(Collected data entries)
━━━━━━━━━━━━━━━━
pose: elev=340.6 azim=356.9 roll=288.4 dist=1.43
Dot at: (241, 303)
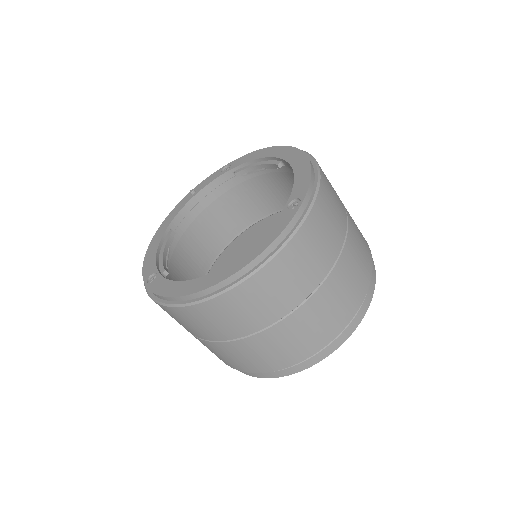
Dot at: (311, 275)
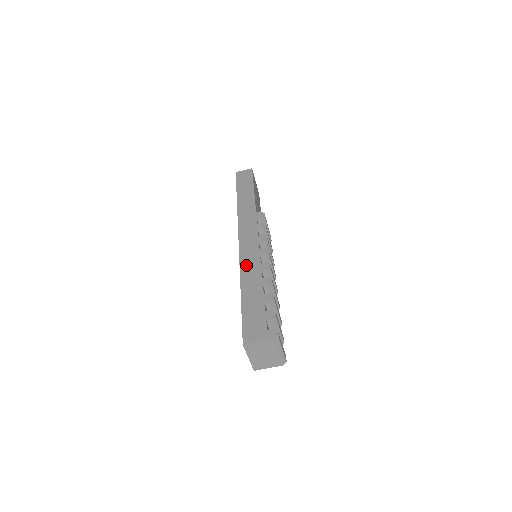
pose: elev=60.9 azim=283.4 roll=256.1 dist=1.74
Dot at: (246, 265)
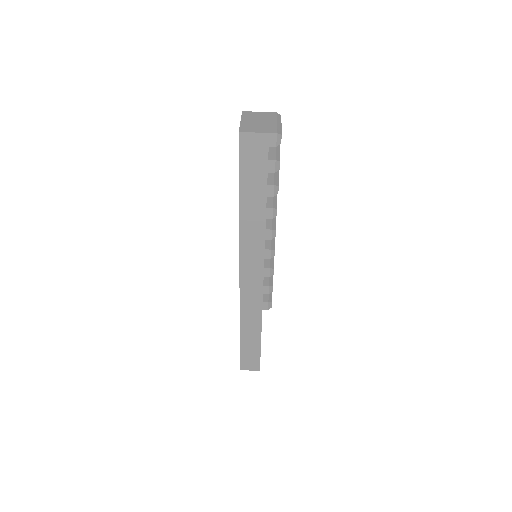
Dot at: occluded
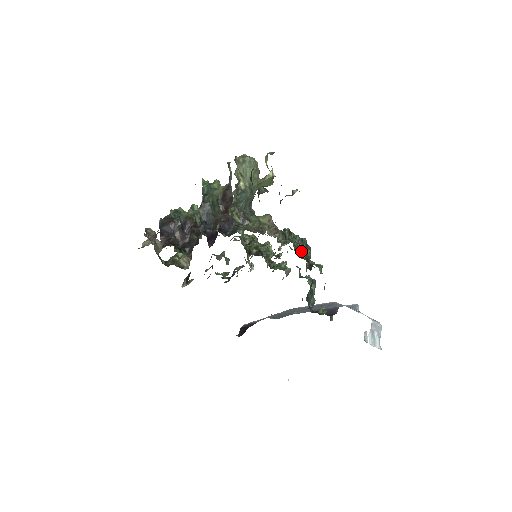
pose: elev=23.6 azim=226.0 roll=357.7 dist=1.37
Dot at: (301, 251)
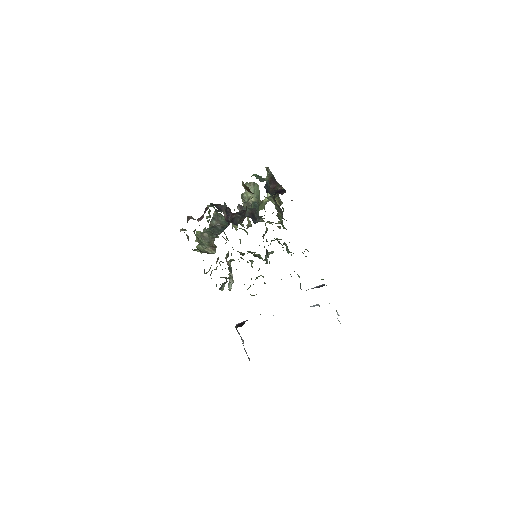
Dot at: (288, 252)
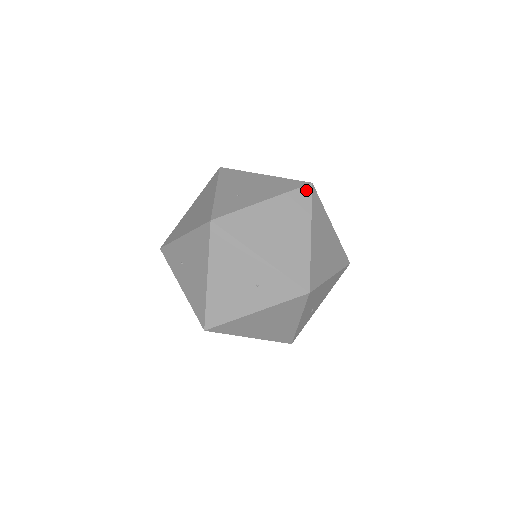
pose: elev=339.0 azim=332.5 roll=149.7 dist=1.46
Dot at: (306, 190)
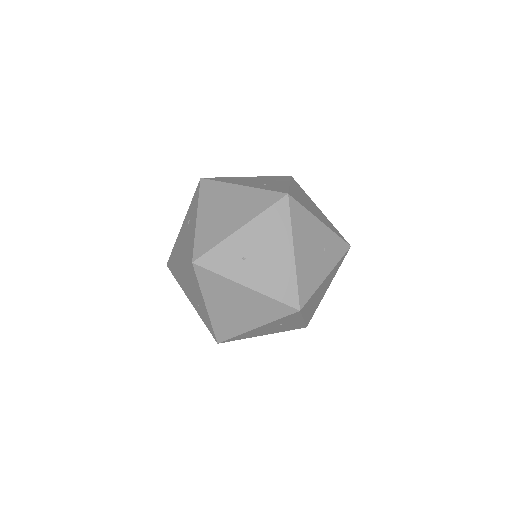
Dot at: (294, 180)
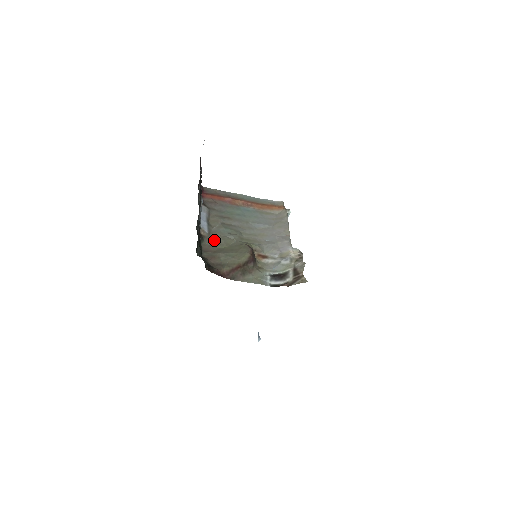
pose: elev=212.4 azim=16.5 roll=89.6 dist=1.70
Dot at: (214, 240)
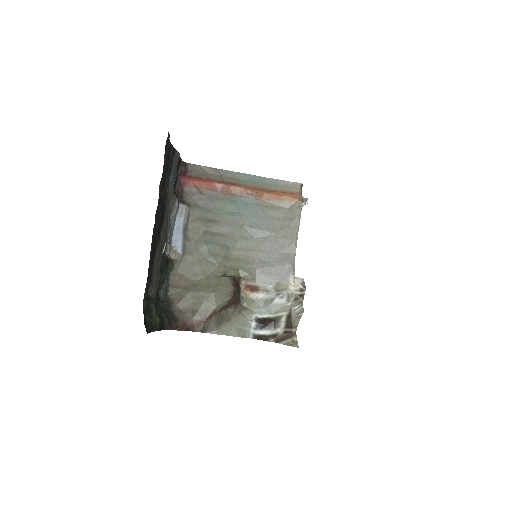
Dot at: (188, 266)
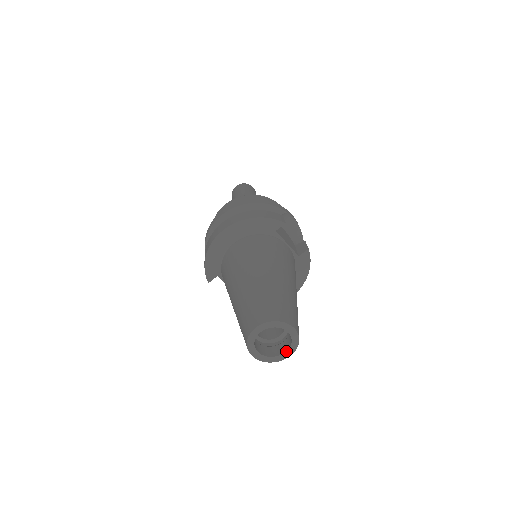
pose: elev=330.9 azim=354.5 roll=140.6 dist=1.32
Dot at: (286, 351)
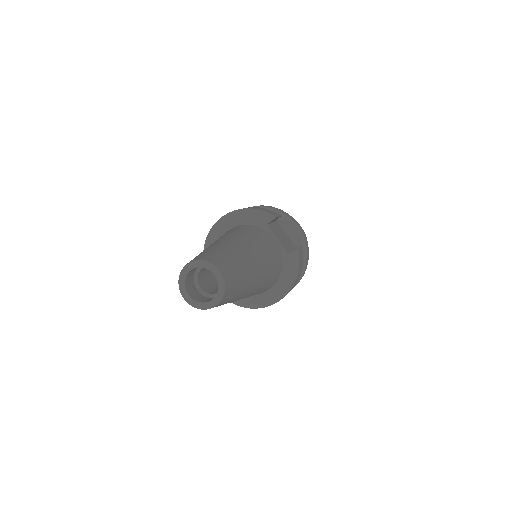
Dot at: (213, 298)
━━━━━━━━━━━━━━━━
■ **GIVEN EXERCISE**
Lay out every line of the entries above as a Markdown table with two columns, "No." and "Line." Number the rows in order, skip blank lines, and omit the pictures.

■ **WRITTEN RESPONSE**
| No. | Line |
|---|---|
| 1 | pose: elev=340.6 azim=356.9 roll=288.4 dist=1.43 |
| 2 | Dot at: (241, 303) |
| 3 | Dot at: (311, 275) |
| 4 | pose: elev=60.9 azim=283.4 roll=256.1 dist=1.74 |
| 5 | Dot at: (246, 265) |
| 6 | Dot at: occluded |
| 7 | pose: elev=23.6 azim=226.0 roll=357.7 dist=1.37 |
| 8 | Dot at: (301, 251) |
| 9 | Dot at: (288, 252) |
| 10 | pose: elev=339.0 azim=332.5 roll=149.7 dist=1.46 |
| 11 | Dot at: (306, 190) |
| 12 | Dot at: (294, 180) |
| 13 | pose: elev=212.4 azim=16.5 roll=89.6 dist=1.70 |
| 14 | Dot at: (214, 240) |
| 15 | Dot at: (188, 266) |
| 16 | pose: elev=330.9 azim=354.5 roll=140.6 dist=1.32 |
| 17 | Dot at: (286, 351) |
| 18 | Dot at: (213, 298) |